The records below need to be set down again exactly; their images stay out.

>>>>

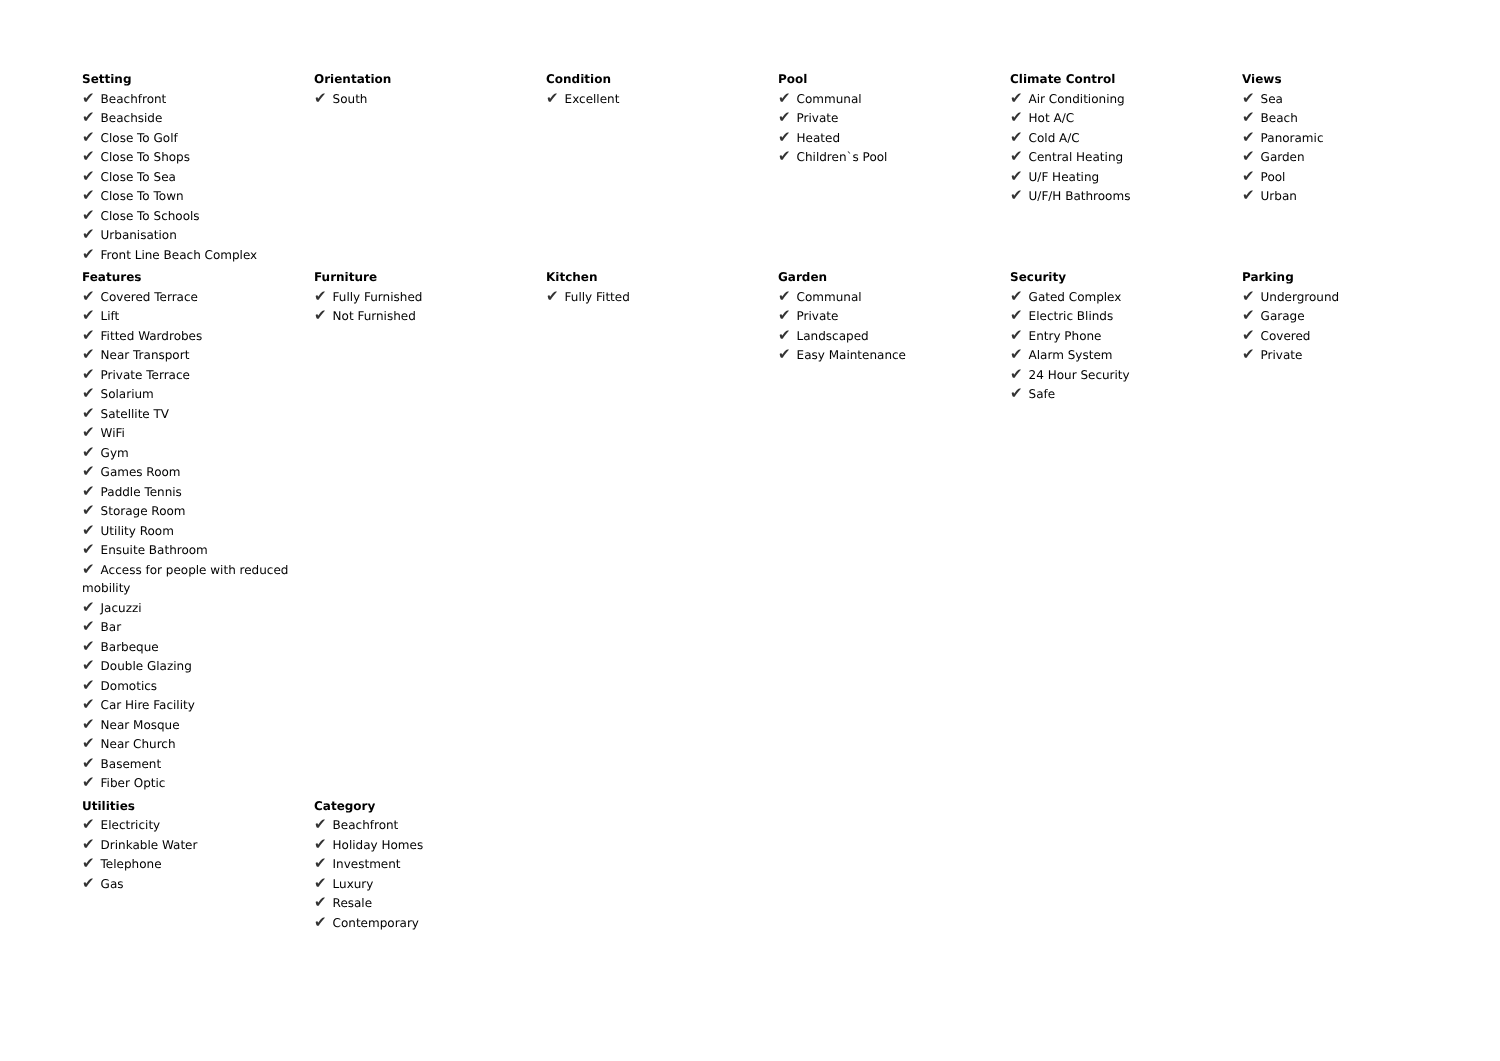Setting
✔ Beachfront
✔ Beachside
✔ Close To Golf
✔ Close To Shops
✔ Close To Sea
✔ Close To Town
✔ Close To Schools
✔ Urbanisation
✔ Front Line Beach Complex
Orientation
✔ South
Condition
✔ Excellent
Pool
✔ Communal
✔ Private
✔ Heated
✔ Children`s Pool
Climate Control
✔ Air Conditioning
✔ Hot A/C
✔ Cold A/C
✔ Central Heating
✔ U/F Heating
✔ U/F/H Bathrooms
Views
✔ Sea
✔ Beach
✔ Panoramic
✔ Garden
✔ Pool
✔ Urban
Features
✔ Covered Terrace
✔ Lift
✔ Fitted Wardrobes
✔ Near Transport
✔ Private Terrace
✔ Solarium
✔ Satellite TV
✔ WiFi
✔ Gym
✔ Games Room
✔ Paddle Tennis
✔ Storage Room
✔ Utility Room
✔ Ensuite Bathroom
✔ Access for people with reduced mobility
✔ Jacuzzi
✔ Bar
✔ Barbeque
✔ Double Glazing
✔ Domotics
✔ Car Hire Facility
✔ Near Mosque
✔ Near Church
✔ Basement
✔ Fiber Optic
Furniture
✔ Fully Furnished
✔ Not Furnished
Kitchen
✔ Fully Fitted
Garden
✔ Communal
✔ Private
✔ Landscaped
✔ Easy Maintenance
Security
✔ Gated Complex
✔ Electric Blinds
✔ Entry Phone
✔ Alarm System
✔ 24 Hour Security
✔ Safe
Parking
✔ Underground
✔ Garage
✔ Covered
✔ Private
Utilities
✔ Electricity
✔ Drinkable Water
✔ Telephone
✔ Gas
Category
✔ Beachfront
✔ Holiday Homes
✔ Investment
✔ Luxury
✔ Resale
✔ Contemporary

<<<<

Answer for this exercise -
Setting
✔ Beachfront
✔ Beachside
✔ Close To Golf
✔ Close To Shops
✔ Close To Sea
✔ Close To Town
✔ Close To Schools
✔ Urbanisation
✔ Front Line Beach Complex
Orientation
✔ South
Condition
✔ Excellent
Pool
✔ Communal
✔ Private
✔ Heated
✔ Children`s Pool
Climate Control
✔ Air Conditioning
✔ Hot A/C
✔ Cold A/C
✔ Central Heating
✔ U/F Heating
✔ U/F/H Bathrooms
Views
✔ Sea
✔ Beach
✔ Panoramic
✔ Garden
✔ Pool
✔ Urban
Features
✔ Covered Terrace
✔ Lift
✔ Fitted Wardrobes
✔ Near Transport
✔ Private Terrace
✔ Solarium
✔ Satellite TV
✔ WiFi
✔ Gym
✔ Games Room
✔ Paddle Tennis
✔ Storage Room
✔ Utility Room
✔ Ensuite Bathroom
✔ Access for people with reduced mobility
✔ Jacuzzi
✔ Bar
✔ Barbeque
✔ Double Glazing
✔ Domotics
✔ Car Hire Facility
✔ Near Mosque
✔ Near Church
✔ Basement
✔ Fiber Optic
Furniture
✔ Fully Furnished
✔ Not Furnished
Kitchen
✔ Fully Fitted
Garden
✔ Communal
✔ Private
✔ Landscaped
✔ Easy Maintenance
Security
✔ Gated Complex
✔ Electric Blinds
✔ Entry Phone
✔ Alarm System
✔ 24 Hour Security
✔ Safe
Parking
✔ Underground
✔ Garage
✔ Covered
✔ Private
Utilities
✔ Electricity
✔ Drinkable Water
✔ Telephone
✔ Gas
Category
✔ Beachfront
✔ Holiday Homes
✔ Investment
✔ Luxury
✔ Resale
✔ Contemporary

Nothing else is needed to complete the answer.